Aim of the task →
Among the records below, find the line that has "fx_px: 1843"; from there, give the lines again exactly, and stop after the line that has "f_number: 3.2".

*** Opening Supplied information ***

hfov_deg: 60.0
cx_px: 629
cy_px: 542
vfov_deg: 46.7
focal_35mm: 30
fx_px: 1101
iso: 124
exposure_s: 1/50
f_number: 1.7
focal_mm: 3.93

*** Closing Supplied information ***
*** Opening Supplied information ***

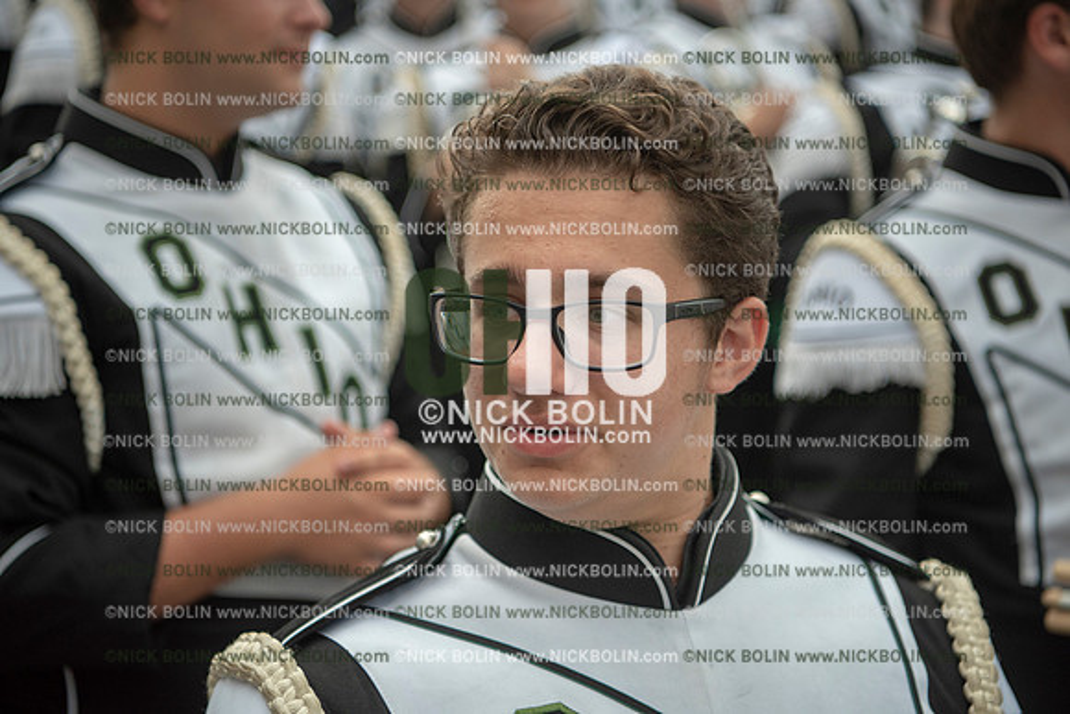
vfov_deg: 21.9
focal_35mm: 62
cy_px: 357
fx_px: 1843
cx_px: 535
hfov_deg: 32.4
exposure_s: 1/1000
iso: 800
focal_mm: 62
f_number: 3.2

*** Closing Supplied information ***

Result of the exercise →
fx_px: 1843
cx_px: 535
hfov_deg: 32.4
exposure_s: 1/1000
iso: 800
focal_mm: 62
f_number: 3.2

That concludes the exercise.